The specific reasons for letting the engine "cool" are twofold.
First, turbo engines run hot - so getting excess heat out of the engine via the radiator is handy. Most manufacturers make "turbo timers", that run the car for a short period of time after the key is removed to help with this.
The second is the same - heat - but specifically in the oil/bearings. When shutting off oil flow to hot turbo bearings, the oil rapidly breaks down and leaves carbon deposits on the bearings. To combat this, many manufacturers add water cooling passages to the turbo center section. The downside to this being complexity of course.
Are both of these issues critical? Clearly not. However, changing oil on recommended intervals and letting the engine "cool off" by not going into boost the last minute or two of the drive is a good thing and will help to extend the life of the turbo. Now, we could argue the stock turbo is terribly small and letting it die would open the chance for an out-of-warranty upgrade, but hey!
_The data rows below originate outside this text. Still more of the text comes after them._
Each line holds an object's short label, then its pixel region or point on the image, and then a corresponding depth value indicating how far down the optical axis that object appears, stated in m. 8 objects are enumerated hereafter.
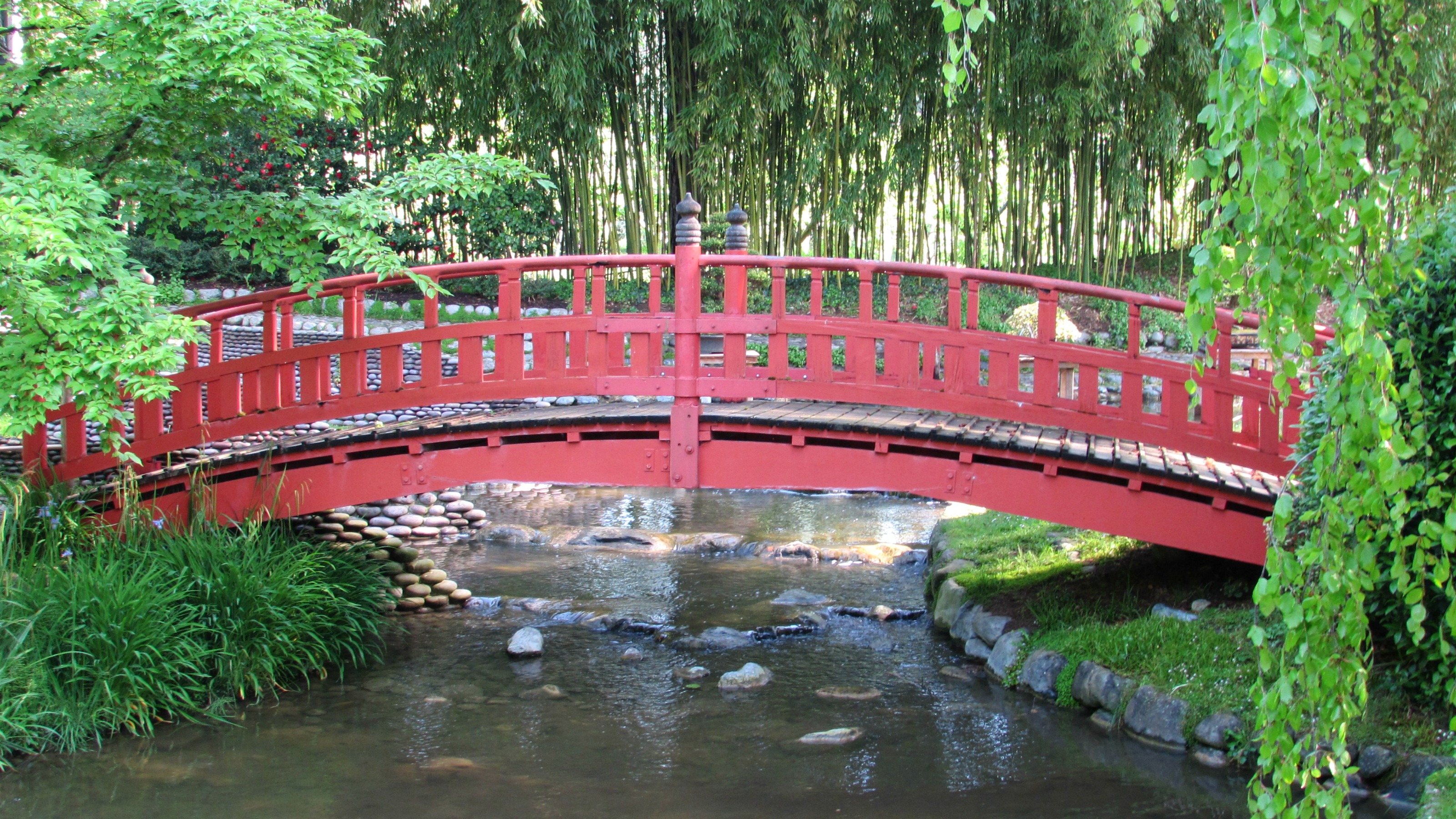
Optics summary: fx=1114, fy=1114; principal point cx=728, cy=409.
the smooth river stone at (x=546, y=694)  5.26
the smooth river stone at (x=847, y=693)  5.24
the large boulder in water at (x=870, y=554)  7.79
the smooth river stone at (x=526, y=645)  5.80
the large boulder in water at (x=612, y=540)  8.23
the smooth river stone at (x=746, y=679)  5.36
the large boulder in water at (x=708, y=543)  8.12
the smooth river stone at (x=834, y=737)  4.73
For what it's worth (and I cannot confirm these numbers as accurate from GM corporate, but rather what I've heard from dealers/shops/service mgrs/etc) the last generation of our engine, the LNF, had unacceptable turbocharger maintanance rates under warranty - 1 in 8 LNF cars apparently had to have turbo maintenance done while the vehicle was under warranty - and 1 in 3 needed work when people got the GMPP tune. That isn't the engine - that's the turbo itself. By odd coincidence, the Sky/Solstice weren't nearly as likely to have these issues - less than 1 in 20 - this is either due to better care by their owners as they were targeted to a different demographic, a larger cooling package/different layout or a combination thereof - but the FWD LNF cars fared worse than RWD.
Just treat her well and don't beat her like a $5 escort and she'll be fine stock. With a tune? If you're getting rid of her before 100k, I don't think it'll be an issue as long as its a good tune. There are plenty of guys with 150,000mi LNF cars with the GMPP tune.